GitHub is a great tool for developers to work together on software. Though its primary focus is software, a lot of people find it useful for non-software projects. For example, a co-worker of mine has a repository where he tracks a pet project:

I bought a crappy 1987 Honda XR600 and I am going to turn it into something awesome

A while back, Wired ran an article about a man who renovated his home on GitHub. He even has a 3-D model of his beskpoke artisanal bathroom plug. Send a pull request why dontcha?


Another person dedicated his genome to the public domain on GitHub. Sadly, genetic technology is not quite at the point where he can merge a pull request all the way to his own body. But who knows? Someday it might be possible to hit that green Merge button and instantly sprout wings. Of course, the downside of such genetic tinkering is you’d need a new wardrobe. I’m not sure Gap sells shirts with wing holes.

Just the other day, I read a blog post about a company that uses GitHub for everything.

  • Internal wiki
  • Recruitment process
  • Day-to-day operations
  • Marketing efforts
  • And a lot more …

As for me…

Meanwhile, I used GitHub to save my marriage. Ok, that might be a tiny bit of hyperbole for dramatic effect (right honey? Right?!!!).

Let me back up a moment to provide some context.

One of the central points of David Allen’s Getting Things Done system is that all the lists of stuff we hold in our head uses up “psychic RAM” and that creates stress. This “psychic weight” drags us down and wears on our psyche.

When you’re a family with a house and kids, you have a lot of lists and thus need a lot of mental RAM. Things break down in the house all the time. You have to drag the kids to a myriad of events and appointments. You need to attend to recurring chores. If you’re not on top of these things, they fall through the cracks.

There’s two common approaches to deal with this.

The first is to always think about everything that needs to be done and bear the full psychic weight and stress of always being on point.

The second is what I call the squeaky wheel approach. You remain blissfully ignorant of all these demands until such a time comes when something is so bad that it forces your attention. Or, as is often the case, it gets so bad for someone else (after all, you’re blissfully ignorant) that they make it a priority for you. A lot of things tend to get dropped with this approach that shouldn’t be dropped.

The second approach carries with it much less psychic weight, but it isn’t very respectful to a person who employs the first approach and leads to a lot of interpersonal tension.

I’ll let you guess which approach I tend to employ.

Part of the reason I employ the squeaky wheel approach is that I have a terrible memory and I’m quite good at not noticing things that need to get done. Worse, despite my ignorance, things were getting done and I just didn’t even notice. This reinforced the belief that everything was fine.

So my wife and I had a discussion about this. I can’t will myself to a better memory and improve my ability to notice things that need to get done. At the same time, while I suck at this stuff at home, I tend to be much more conscientious at work.

So I proposed an idea.

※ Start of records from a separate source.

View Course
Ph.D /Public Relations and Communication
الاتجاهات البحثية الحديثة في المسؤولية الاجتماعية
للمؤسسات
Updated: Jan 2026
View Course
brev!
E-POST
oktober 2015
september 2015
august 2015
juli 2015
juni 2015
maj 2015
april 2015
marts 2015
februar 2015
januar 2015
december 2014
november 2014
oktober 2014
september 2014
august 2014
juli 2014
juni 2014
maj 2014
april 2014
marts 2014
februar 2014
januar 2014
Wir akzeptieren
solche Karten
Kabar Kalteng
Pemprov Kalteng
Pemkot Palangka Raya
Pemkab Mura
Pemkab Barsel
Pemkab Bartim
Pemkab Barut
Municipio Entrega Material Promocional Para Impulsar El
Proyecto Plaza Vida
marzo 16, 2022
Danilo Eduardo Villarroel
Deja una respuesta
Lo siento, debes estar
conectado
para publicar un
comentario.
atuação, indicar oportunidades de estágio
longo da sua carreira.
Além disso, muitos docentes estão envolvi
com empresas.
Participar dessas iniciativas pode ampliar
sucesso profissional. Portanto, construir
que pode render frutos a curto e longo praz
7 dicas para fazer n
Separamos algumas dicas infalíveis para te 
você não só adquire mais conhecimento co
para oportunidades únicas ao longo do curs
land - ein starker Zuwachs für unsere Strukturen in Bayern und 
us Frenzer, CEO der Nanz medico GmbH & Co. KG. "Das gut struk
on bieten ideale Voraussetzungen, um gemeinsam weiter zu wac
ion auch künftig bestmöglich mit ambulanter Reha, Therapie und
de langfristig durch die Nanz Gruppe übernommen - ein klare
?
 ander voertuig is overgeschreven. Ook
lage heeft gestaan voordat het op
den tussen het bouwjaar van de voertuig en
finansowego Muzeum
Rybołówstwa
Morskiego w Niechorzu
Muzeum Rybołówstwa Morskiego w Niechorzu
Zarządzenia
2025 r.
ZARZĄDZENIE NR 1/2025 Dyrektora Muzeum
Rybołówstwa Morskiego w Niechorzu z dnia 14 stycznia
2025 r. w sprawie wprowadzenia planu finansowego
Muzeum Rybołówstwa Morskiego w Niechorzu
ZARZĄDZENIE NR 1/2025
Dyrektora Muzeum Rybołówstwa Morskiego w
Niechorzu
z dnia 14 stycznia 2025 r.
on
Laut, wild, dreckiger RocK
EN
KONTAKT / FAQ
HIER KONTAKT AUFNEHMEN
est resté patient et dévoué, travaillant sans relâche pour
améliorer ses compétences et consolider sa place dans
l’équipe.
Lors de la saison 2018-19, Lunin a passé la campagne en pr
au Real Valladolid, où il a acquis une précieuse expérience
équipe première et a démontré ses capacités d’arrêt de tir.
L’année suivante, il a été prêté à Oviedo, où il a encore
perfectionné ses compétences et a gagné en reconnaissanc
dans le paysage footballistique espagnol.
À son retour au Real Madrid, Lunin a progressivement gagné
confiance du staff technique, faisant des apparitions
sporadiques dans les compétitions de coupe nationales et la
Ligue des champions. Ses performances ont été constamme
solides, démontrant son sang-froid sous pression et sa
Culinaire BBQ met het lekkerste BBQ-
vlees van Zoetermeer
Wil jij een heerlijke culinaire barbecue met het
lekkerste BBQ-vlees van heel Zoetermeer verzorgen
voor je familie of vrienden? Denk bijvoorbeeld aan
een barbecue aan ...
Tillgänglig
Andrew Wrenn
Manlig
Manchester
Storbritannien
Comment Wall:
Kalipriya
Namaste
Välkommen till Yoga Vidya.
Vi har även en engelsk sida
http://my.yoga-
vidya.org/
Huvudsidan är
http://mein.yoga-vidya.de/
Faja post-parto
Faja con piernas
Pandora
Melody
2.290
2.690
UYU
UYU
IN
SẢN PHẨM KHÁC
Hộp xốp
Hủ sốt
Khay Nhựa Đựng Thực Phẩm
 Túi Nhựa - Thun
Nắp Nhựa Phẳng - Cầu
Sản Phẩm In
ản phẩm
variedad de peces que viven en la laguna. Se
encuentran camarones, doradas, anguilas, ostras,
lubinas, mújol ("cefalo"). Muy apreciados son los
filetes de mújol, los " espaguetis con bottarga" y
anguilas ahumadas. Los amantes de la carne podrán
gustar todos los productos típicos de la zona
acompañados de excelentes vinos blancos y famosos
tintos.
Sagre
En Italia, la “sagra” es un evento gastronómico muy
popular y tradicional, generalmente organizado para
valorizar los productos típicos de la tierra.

What if we ran our household chores like a software project? By that, I mean a well-run software project, not your typical death march past deadline over budget projects. At work, I run everything through GitHub issues. So let’s try that at home!

The goal is that we should no longer maintain all these lists in our head. Instead, when we noticed something that needs to be done, we create an issue and we’re free to forget it right then and there because we can trust the process. Every week, we review the list together and try complete what issues we can. It relieves a lot of mental stress to rely on the system instead of our own fallible memories.

I created a private repository for our household. The following screenshot shows an example of a recent issue. Notice that I take advantage of the wonderful Task Lists feature of GitHub Flavored Markdown. That feature has been a godsend.

I broke down the task of cleaning out the dead bugs from the light fixtures into a list of tasks. I decided to take on this one and assigned it to myself.

A different kind of bug report for GitHub issues

The work involved to close an issue sometimes leads to the need to create more issues. In this case, I learned a valuable lesson - don’t use a screw driver to put a glass light cover back on. I was fortunate that the explosion of glass this created didn’t get anyone hurt.

Broken Lights

My wife and I have tried Trello and other systems in the past, but this one has been very successful for us and she’s been very happy with the results.

I also use Markdown documents in the repository to track kids meal ideas, lists of babysitters, weekend fun ideas, etc. It’s become even better now that we have rendered prose diffs. Our household GitHub repository helps me track just about related to our household. What interesting ways do you use GitHub for non-software projects?

UPDATE 2014-08-07 I just learned about a service called GitHub Reminders.

Get a email reminder by creating a GitHub issue comment with a emoji and a naural language date. Login and Signup with your Account to get started

This sounds like it could be very useful for a household issue tracker.